Will This Look Good to Colleges?

If you listen to conversations teenagers have about getting into college, you’ll often hear questions about whether or not their course schedule is challenging enough, if their SAT scores are good enough, which extracurriculars will look good to colleges, and so forth.
Those are all understandable concerns due to the disproportionate emphasis placed on the importance of where a kid goes to college and how that supposedly determines their life’s outcome. For the most part, those concerns also come from a place of good intentions, because they suggest that students care about their futures.
But instead of asking if a choice you make will “look good to colleges,” what if you instead ask yourself, “What are the things I can become my best at that would be make someone else’s life better?”
Decisions motivated by a search for a step-by-step formula to please colleges don’t work out in the end
We commonly hear that universities want to admit students that demonstrate leadership. So everyone scrambles to find quick ways to show off their “leadership” skills to colleges, whether it be serving on student council, being captain of the debate team, or being class valedictorian. All while taking five AP courses and playing three sports, of course.

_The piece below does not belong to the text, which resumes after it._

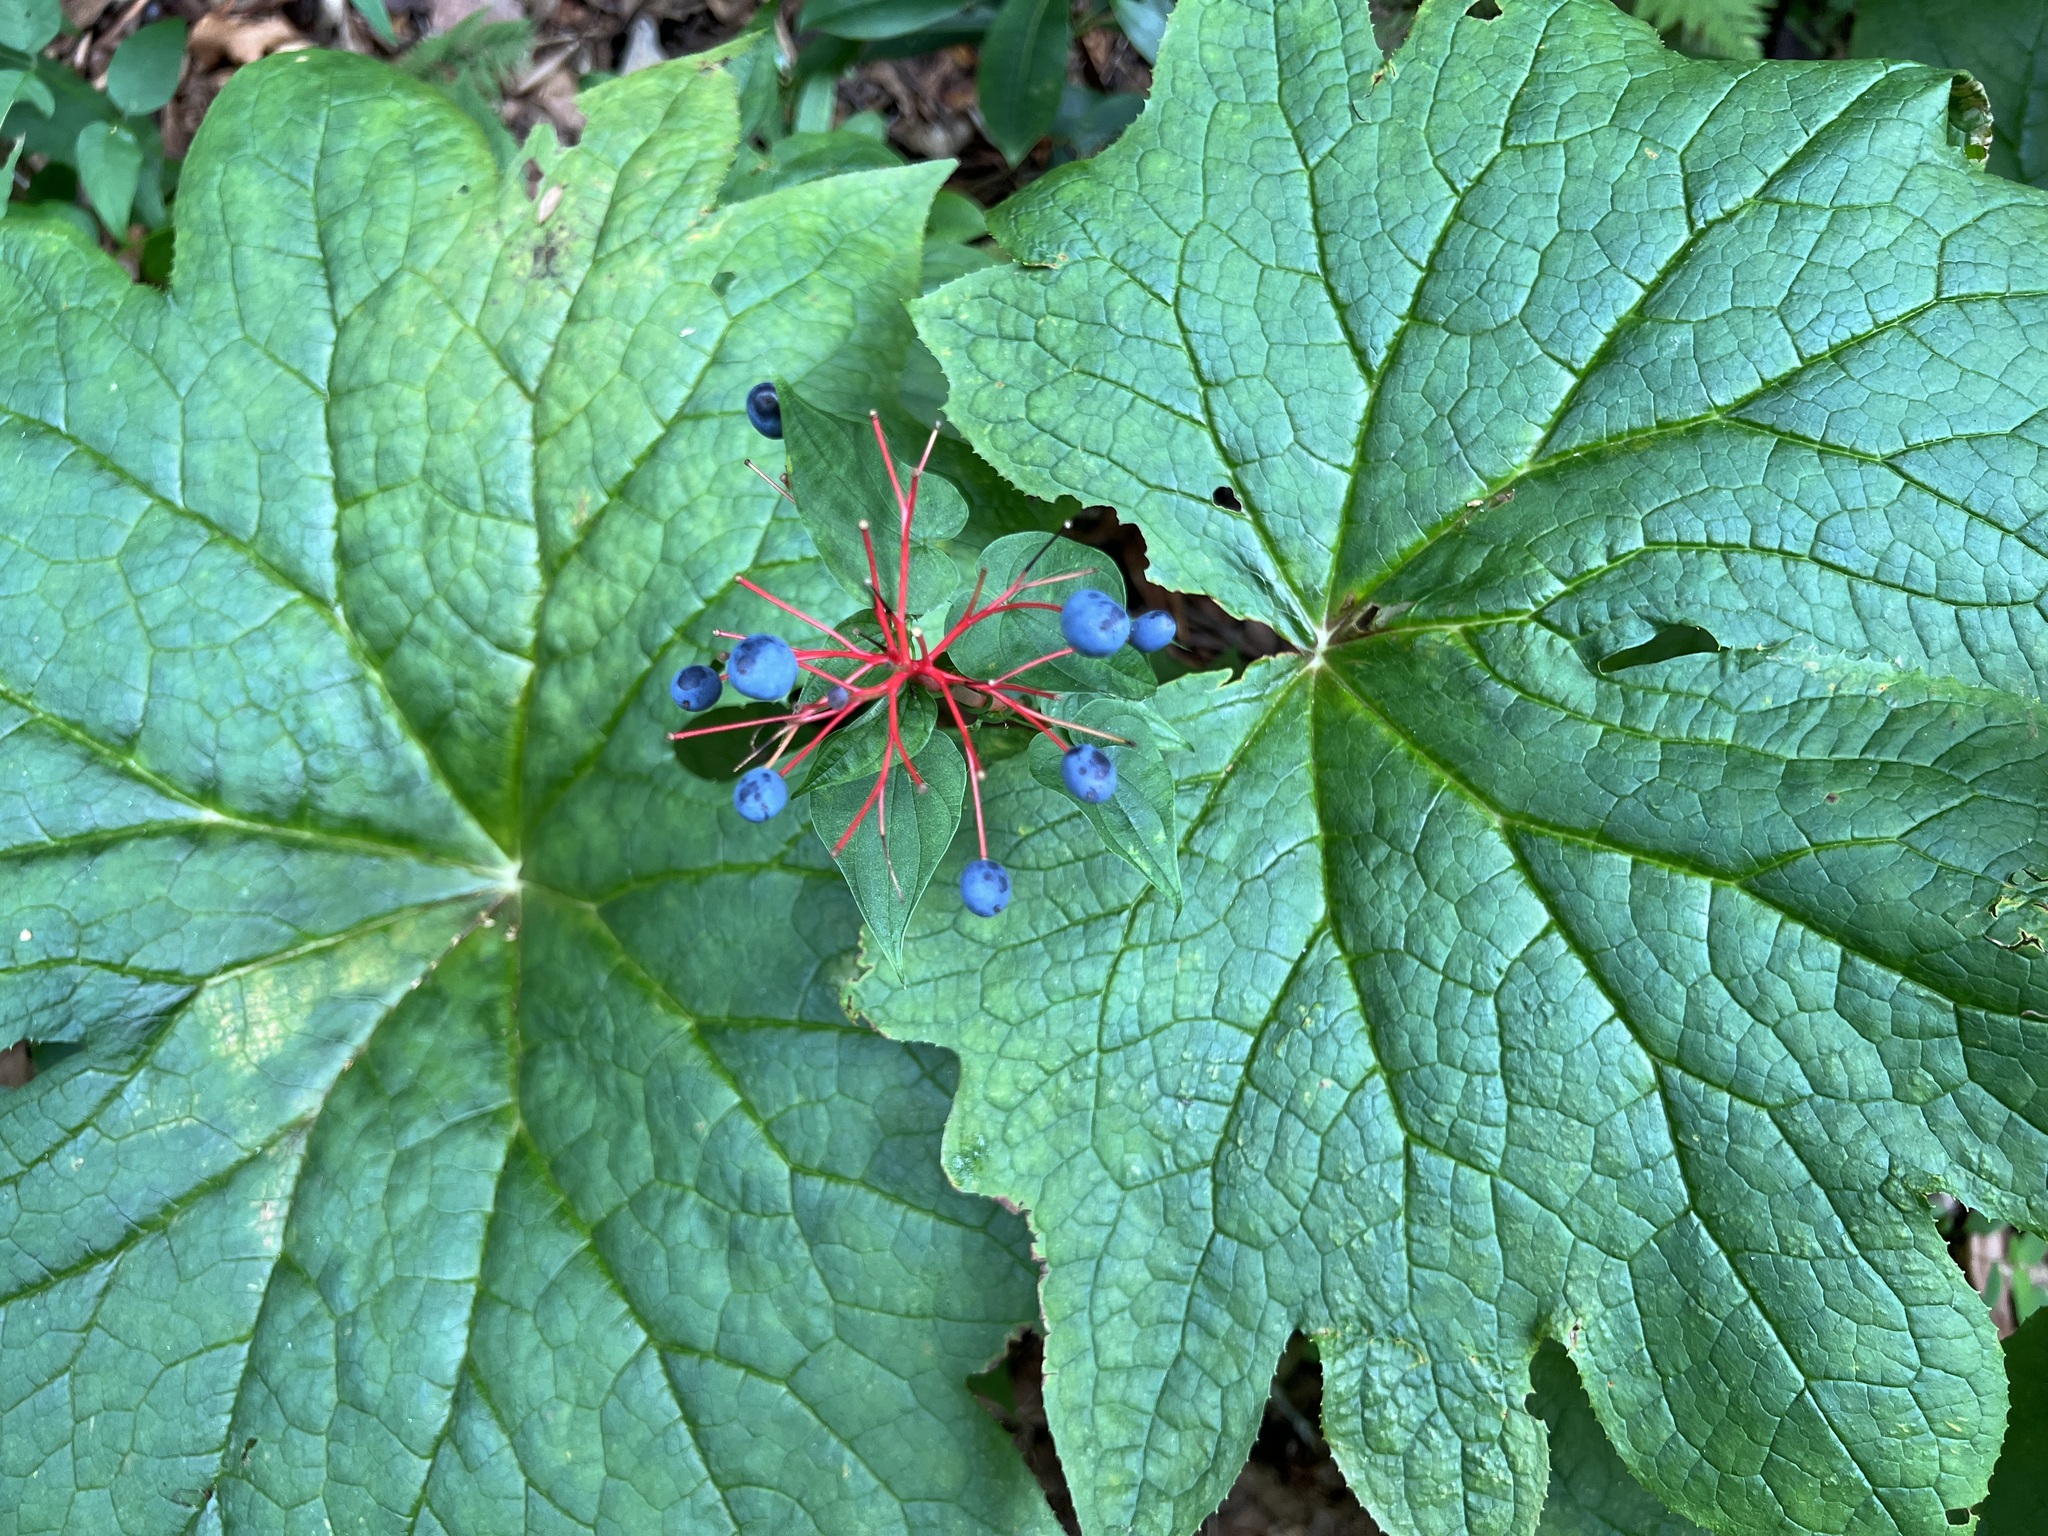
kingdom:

There is nothing inherently wrong with any of those things. But the motives behind them matter. It’s pretty obvious when someone is trying to figure out which things to put on their college application that they think will most impress the admissions committee. Remember, any moderately experienced college admissions officer has encountered hundreds of thousands of applications in their lifetime.
There is no silver bullet
Going back to the idea of becoming your best and making a positive impact, those are not things you can do easily nor quickly. If something is easy to define and to attain (e.g. formal leadership titles supposedly meaning you’re a great leader), then it’s not that meaningful. Have you ever been in a group (organization, classroom, team, etc.) where the designated person in charge is not the most respected or sought-after when there is a problem?

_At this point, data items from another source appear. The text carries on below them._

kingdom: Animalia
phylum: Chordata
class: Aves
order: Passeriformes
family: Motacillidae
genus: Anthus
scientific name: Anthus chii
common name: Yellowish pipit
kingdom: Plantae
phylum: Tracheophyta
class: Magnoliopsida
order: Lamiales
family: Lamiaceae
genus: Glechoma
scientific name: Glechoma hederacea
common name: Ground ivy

Admissions officers look at your entire applicant file as one entity and try to figure out what you have to contribute to their community and brand. It’s not a matter of having a certain extracurricular or not and strictly evaluating accomplishments in a vacuum.
People are always looking for the “right” answer or a step-by-step manual they can blindly follow. There’s not one right answer (although there are definitely many wrong answers). That’s not how the college admissions process works, and that’s not how life works.

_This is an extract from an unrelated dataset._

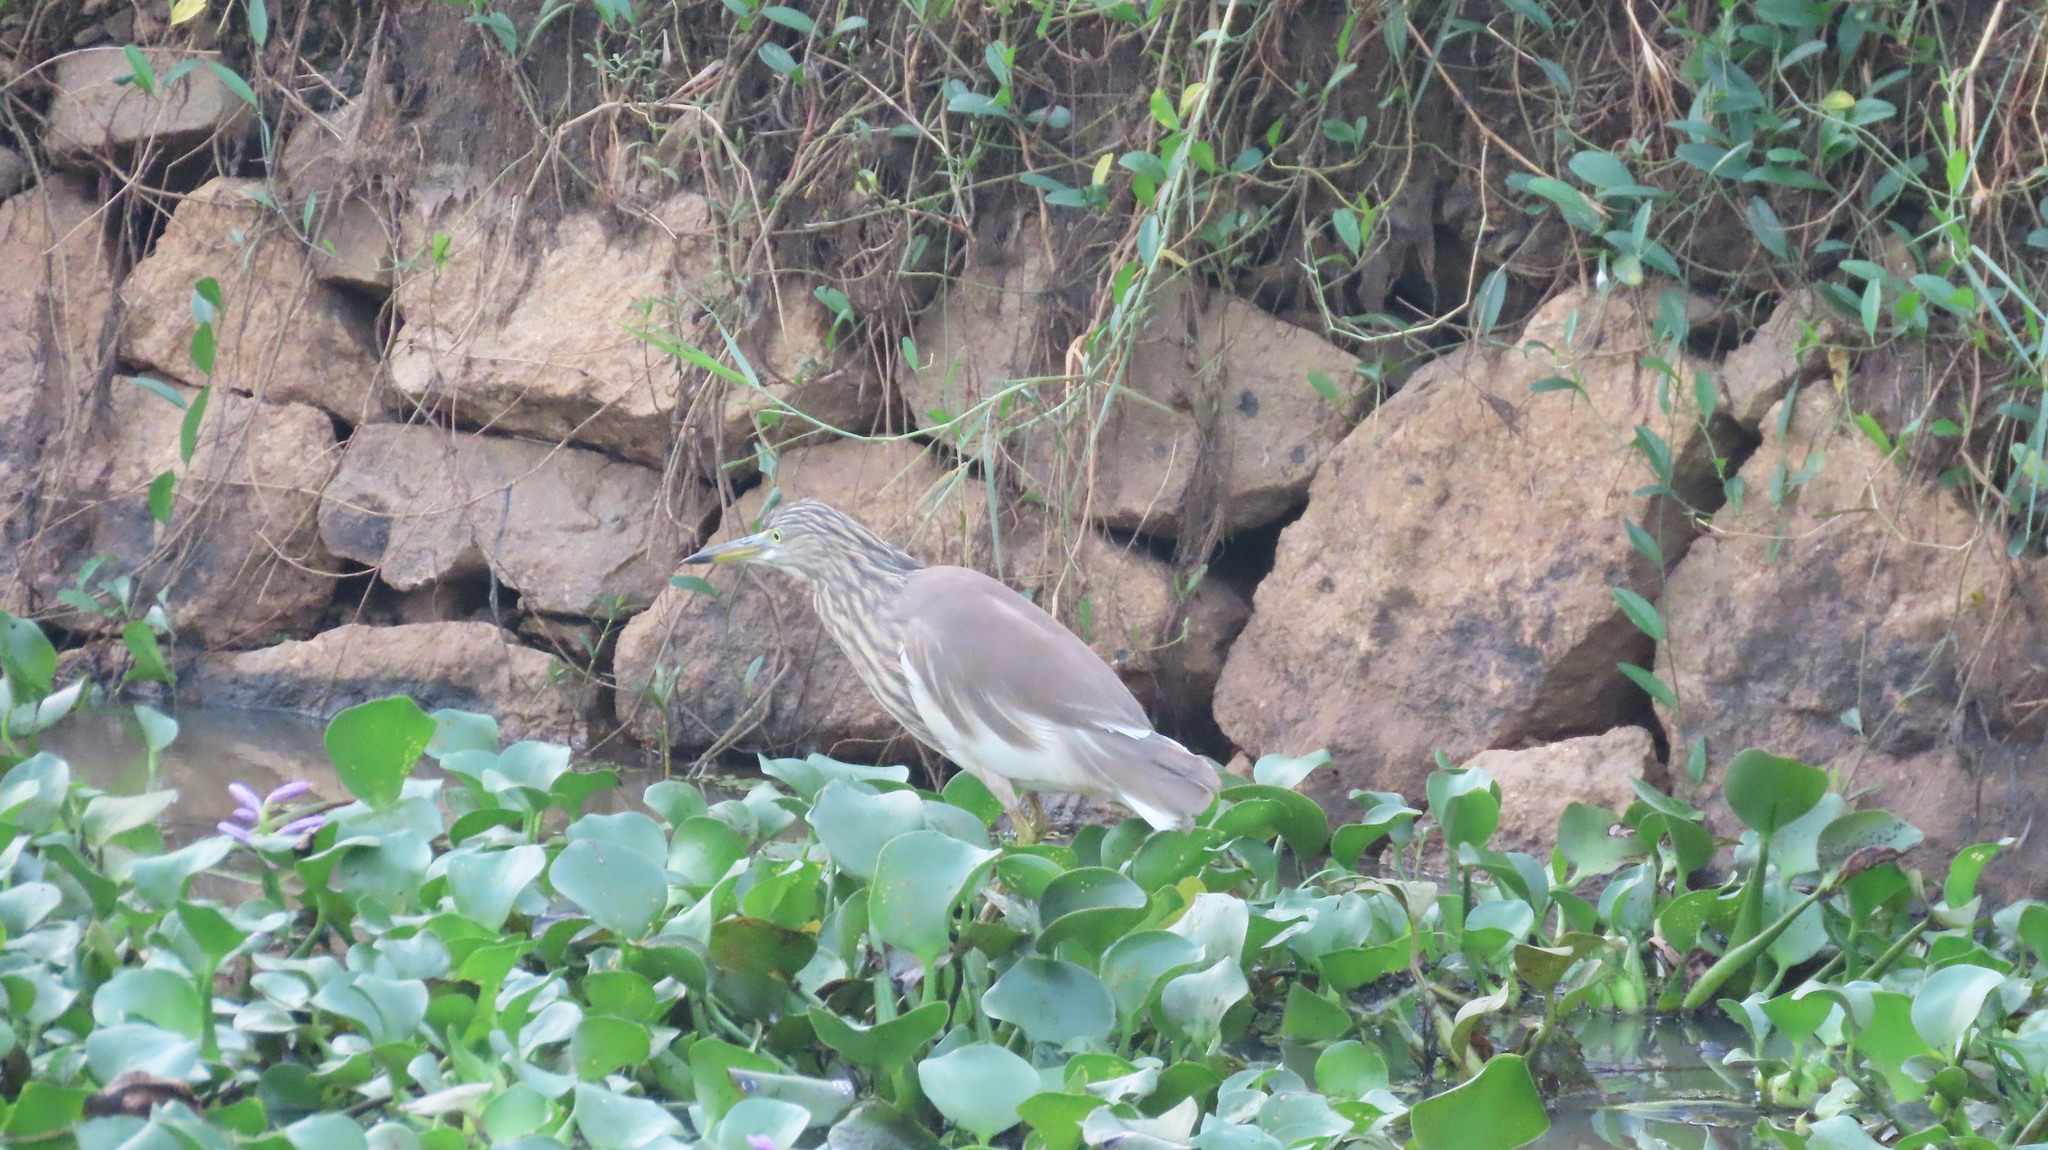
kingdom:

If you’re looking for a straightforward formula, you’re going to be looking for a long time.
Leadership is a process, not an event
Leadership is developed and demonstrated not in one concrete moment in time (e.g. through attaining formal titles) but as a process over the long haul. That process includes the way you treat people, set an example for them, and lift them up.
If you have been making other people’s lives better in everything you do, you can do the same thing on a university campus. That’s value added, and that’s valuable to universities and their brands.
So instead of letting how you choose to spend your time in life be determined by what you think may or may not look good to colleges, a more helpful way forward might be instead to focus on developing the strengths you already have, as well as continuing to put yourself in positions to experience new things.
How do you become your best and be sought after instead of looking to please?